Mining Tax Burden Threatens Ghana’s Competitiveness, Chamber Warns

Ghana’s mining industry is facing mounting pressure from what operators describe as one of the highest fiscal burdens among major mining jurisdictions, raising concerns about the country’s ability to attract new investment, extend the lifespan of existing mines and remain globally competitive.
The warning came from the immediate past President of the Ghana Chamber of Mines, Michal Edem Akafia during the Chamber’s 98th Annual General Meeting in Accra, where industry leaders reviewed the sector’s operating environment and policy developments over the past year.

According to the Chamber, mining companies contended with significant cost pressures in 2025, driven by the appreciation of the cedi, higher operational expenses and increased statutory levies. External factors, including rising input costs linked to geopolitical tensions in the Middle East, also weighed heavily on operations.
The Chamber noted that recent changes to Ghana’s fiscal regime have further increased pressure on mining firms.
Government raised the Growth and Sustainability Levy from one percent to three percent before subsequently reducing it to one percent in March 2026. At the same time, the mineral royalty framework was revised from a fixed five percent rate to a sliding-scale system ranging between five and seven percent for mines operating without development agreements.
While the reduction in the Growth and Sustainability Levy was welcomed by industry players, the Chamber argued that the revised royalty regime significantly increases the overall fiscal burden during periods of high commodity prices.

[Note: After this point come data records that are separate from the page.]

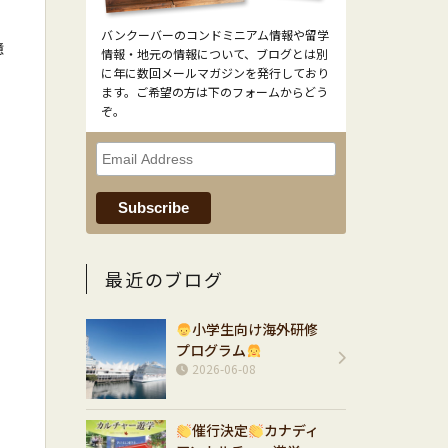
バンクーバーのコンドミニアム情報や留学
憶
情報・地元の情報について、ブログとは別
に年に数回メールマガジンを発行しており
ます。ご希望の方は下のフォームからどう
ぞ。
最近のブログ
小学生向け海外研修
プログラム
2026-06-08
催行決定
カナディ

When combined with corporate income tax, the State’s free-carried interest and other statutory obligations, the Chamber estimates the effective tax burden on mining companies now ranges between 54 and 58 percent.
Industry leaders warned that such levels could affect project profitability, discourage fresh capital investment and reduce the industry’s capacity to undertake mine-life extension projects, particularly at mature and high-cost operations.

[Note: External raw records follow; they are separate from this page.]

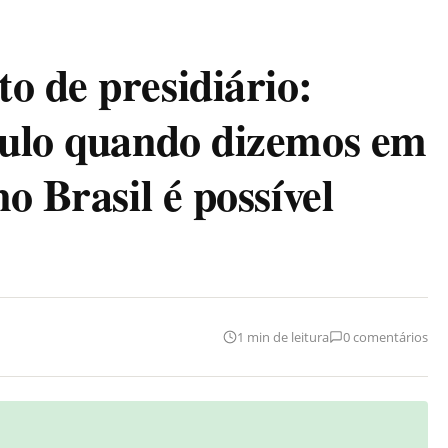
o de presidiário:
culo quando dizemos em
o Brasil é possível
1 min de leitura
0 comentários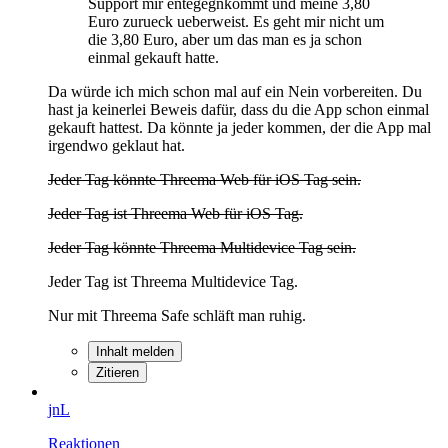
Support mir entegegnkommt und meine 3,80
Euro zurueck ueberweist. Es geht mir nicht um
die 3,80 Euro, aber um das man es ja schon
einmal gekauft hatte.
Da würde ich mich schon mal auf ein Nein vorbereiten. Du
hast ja keinerlei Beweis dafür, dass du die App schon einmal
gekauft hattest. Da könnte ja jeder kommen, der die App mal
irgendwo geklaut hat.
Jeder Tag könnte Threema Web für iOS Tag sein.
Jeder Tag ist Threema Web für iOS Tag.
Jeder Tag könnte Threema Multidevice Tag sein.
Jeder Tag ist Threema Multidevice Tag.
Nur mit Threema Safe schläft man ruhig.
Inhalt melden
Zitieren
jnL
Reaktionen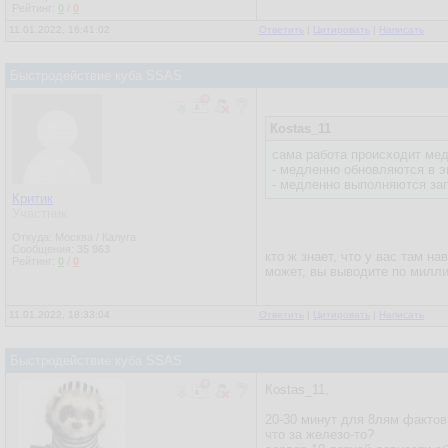
Рейтинг:
0
/
0
11.01.2022, 16:41:02
Ответить
|
Цитировать
|
Написать
Быстродействие куба SSAS
Кostas_11
сама работа происходит ме
- медленно обновляются в эк
- медленно выполняются зап
Критик
Участник
Откуда: Москва / Калуга
Сообщения:
35 963
кто ж знает, что у вас там на
Рейтинг:
0
/
0
может, вы выводите по миллио
11.01.2022, 18:33:04
Ответить
|
Цитировать
|
Написать
Быстродействие куба SSAS
Кostas_11,
20-30 минут для 8лям фактов
что за железо-то?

The Chamber said the situation places Ghana among countries with the highest effective mining tax regimes globally and could undermine efforts to maintain the country’s attractiveness as a mining destination.
It has therefore renewed calls for a comprehensive review of the mining fiscal framework to ensure government revenue objectives are balanced against the sector’s long-term sustainability and competitiveness.
Beyond taxation, the Chamber also expressed concern over the state of development in many mining communities.
Despite the mining sector’s position as one of Ghana’s largest contributors to export earnings and domestic revenue, the Chamber said living conditions in several mining areas remain inconsistent with the wealth generated from the country’s mineral resources.
The industry body reiterated its long-standing proposal that at least 30 percent of mineral royalties should be returned directly to mining communities to support local development.
It further renewed calls for the establishment of a Mineral Revenue Management Act to provide a transparent and accountable framework governing the collection, allocation and utilisation of mining revenues.
The Chamber also welcomed ongoing government efforts to review the Minerals and Mining Act, describing the consultative approach adopted by the Ministry of Lands and Natural Resources and the Minerals Commission as encouraging.
However, it stressed that any reforms must preserve the industry’s long-term competitiveness while maximising national benefits from Ghana’s mineral resources.
The concerns come at a time when the mining sector remains a critical pillar of Ghana’s economy, contributing significantly to export earnings, government revenue and foreign exchange inflows. Industry leaders say maintaining a stable and competitive policy environment will be crucial if Ghana is to sustain investment and capitalise on growing global demand for minerals.